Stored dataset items
#####
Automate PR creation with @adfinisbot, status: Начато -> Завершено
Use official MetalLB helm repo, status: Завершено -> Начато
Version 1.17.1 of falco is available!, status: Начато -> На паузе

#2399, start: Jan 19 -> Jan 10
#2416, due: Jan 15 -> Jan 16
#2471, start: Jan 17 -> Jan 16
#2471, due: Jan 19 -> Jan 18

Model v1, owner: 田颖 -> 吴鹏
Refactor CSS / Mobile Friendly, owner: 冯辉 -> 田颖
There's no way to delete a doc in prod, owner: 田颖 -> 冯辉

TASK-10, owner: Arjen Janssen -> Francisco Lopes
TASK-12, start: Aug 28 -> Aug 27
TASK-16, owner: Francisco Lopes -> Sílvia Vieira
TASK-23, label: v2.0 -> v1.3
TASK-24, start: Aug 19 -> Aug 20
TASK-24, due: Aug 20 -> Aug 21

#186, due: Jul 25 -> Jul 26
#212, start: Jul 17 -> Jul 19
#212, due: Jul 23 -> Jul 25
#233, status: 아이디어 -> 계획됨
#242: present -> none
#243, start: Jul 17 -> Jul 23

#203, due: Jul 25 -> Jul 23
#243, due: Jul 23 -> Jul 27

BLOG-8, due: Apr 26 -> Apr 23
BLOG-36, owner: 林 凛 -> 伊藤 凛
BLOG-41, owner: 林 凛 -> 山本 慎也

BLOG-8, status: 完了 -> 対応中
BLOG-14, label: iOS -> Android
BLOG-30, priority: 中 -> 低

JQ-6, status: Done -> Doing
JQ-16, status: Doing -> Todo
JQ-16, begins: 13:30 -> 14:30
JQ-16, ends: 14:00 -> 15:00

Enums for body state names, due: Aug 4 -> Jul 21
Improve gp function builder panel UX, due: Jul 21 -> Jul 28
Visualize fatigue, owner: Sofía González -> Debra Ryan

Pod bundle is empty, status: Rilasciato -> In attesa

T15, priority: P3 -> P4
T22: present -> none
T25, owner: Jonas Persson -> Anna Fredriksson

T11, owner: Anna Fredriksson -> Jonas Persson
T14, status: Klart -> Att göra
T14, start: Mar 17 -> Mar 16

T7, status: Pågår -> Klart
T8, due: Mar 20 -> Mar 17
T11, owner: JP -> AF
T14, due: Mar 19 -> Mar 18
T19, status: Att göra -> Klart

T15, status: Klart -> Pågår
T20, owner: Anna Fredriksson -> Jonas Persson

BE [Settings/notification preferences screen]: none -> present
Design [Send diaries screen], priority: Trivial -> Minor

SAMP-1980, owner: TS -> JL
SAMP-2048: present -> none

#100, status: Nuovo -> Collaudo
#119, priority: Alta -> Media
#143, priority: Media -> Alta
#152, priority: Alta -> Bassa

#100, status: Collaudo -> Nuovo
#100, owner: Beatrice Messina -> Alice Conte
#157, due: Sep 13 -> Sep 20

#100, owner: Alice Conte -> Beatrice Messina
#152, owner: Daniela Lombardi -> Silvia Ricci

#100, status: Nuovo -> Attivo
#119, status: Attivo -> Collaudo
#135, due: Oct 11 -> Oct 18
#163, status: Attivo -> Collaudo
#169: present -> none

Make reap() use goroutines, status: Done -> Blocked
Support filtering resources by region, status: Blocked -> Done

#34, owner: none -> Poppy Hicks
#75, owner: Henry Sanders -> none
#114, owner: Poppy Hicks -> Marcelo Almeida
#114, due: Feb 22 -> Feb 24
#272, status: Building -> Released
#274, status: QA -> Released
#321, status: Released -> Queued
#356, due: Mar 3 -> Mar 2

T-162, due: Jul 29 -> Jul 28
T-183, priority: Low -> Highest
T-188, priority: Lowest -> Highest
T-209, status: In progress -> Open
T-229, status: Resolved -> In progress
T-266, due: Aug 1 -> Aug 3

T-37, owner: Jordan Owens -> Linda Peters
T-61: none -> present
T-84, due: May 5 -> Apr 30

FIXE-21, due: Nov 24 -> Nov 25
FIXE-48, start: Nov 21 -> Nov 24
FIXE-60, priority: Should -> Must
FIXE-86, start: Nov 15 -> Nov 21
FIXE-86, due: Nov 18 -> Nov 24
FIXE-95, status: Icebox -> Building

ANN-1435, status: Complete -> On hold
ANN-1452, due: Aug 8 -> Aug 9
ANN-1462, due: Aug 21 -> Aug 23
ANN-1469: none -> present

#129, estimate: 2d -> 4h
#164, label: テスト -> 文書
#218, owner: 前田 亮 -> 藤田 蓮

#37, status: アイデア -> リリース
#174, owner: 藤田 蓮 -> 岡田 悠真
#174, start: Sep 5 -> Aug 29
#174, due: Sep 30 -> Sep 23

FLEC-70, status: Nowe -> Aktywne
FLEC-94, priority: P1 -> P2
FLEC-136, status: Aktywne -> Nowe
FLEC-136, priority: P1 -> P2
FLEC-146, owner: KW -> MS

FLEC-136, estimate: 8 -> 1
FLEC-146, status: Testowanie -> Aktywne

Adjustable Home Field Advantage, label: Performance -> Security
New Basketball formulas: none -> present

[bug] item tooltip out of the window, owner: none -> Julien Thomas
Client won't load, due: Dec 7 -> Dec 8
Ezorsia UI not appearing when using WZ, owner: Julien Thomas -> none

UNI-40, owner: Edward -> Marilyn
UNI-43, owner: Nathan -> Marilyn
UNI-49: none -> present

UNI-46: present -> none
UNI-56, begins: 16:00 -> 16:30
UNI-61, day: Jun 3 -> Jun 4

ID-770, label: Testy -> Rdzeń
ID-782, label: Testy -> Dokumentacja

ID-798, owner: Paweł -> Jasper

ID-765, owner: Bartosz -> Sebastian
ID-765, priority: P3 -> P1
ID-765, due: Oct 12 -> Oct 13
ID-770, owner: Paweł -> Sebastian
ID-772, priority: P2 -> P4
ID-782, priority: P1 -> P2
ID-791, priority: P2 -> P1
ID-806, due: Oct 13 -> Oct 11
#####
Where in the entries does the word "Alice" occur? Copy out each line that has it.

Output of the task
#100, owner: Beatrice Messina -> Alice Conte
#100, owner: Alice Conte -> Beatrice Messina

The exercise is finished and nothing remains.